Un médico forense aporta datos objetivos: hemos encontrado una disección aórtica, hemos visto un trombo intracardiaco, hemos visto un gran infarto de miocardio… pero en muchas ocasiones se les exige un poco más con preguntas como ¿qué estaba pensando cuándo lo hizo?, ¿por qué lo hizo? ¿estaba sonriendo?, ¿ha sufrido? Y ahí se paraliza el mundo. Son segundos que parecen horas hasta que, de la forma más médica y humana posible, se intenta dar respuesta a las preguntas planteadas con el objetivo de tranquilizar. 

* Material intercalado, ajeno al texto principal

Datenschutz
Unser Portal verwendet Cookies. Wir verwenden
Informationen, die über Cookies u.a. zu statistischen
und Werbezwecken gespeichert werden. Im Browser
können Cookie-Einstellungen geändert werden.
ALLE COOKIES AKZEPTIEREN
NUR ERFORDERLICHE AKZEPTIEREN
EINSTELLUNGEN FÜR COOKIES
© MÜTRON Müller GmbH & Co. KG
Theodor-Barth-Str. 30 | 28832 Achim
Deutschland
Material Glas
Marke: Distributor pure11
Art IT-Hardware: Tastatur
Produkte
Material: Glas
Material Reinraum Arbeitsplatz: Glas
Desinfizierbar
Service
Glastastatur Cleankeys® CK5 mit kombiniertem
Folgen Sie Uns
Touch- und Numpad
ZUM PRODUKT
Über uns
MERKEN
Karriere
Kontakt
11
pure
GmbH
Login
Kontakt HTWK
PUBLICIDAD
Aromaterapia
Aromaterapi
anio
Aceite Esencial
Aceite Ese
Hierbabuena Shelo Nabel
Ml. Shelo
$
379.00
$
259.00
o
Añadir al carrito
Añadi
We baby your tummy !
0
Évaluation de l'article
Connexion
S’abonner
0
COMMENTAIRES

Para la sociedad la muerte supone un tabú pero no podemos dejar de ver esa perspectiva en la que la muerte no es más que un periodo y una fase de la vida. Todos sabemos que vamos a morir, y es la única certeza que tenemos. 

La humanidad que deben poseer los médicos forenses debería ser digna de estudio y extrapolación al resto de la profesión médica, y al resto de profesiones sanitarias, para poder tratar al paciente, ya sea en vida o una vez fallecido, con la dignidad y el respeto que se merece. 

Ángel Benegas Orrego. Médico General.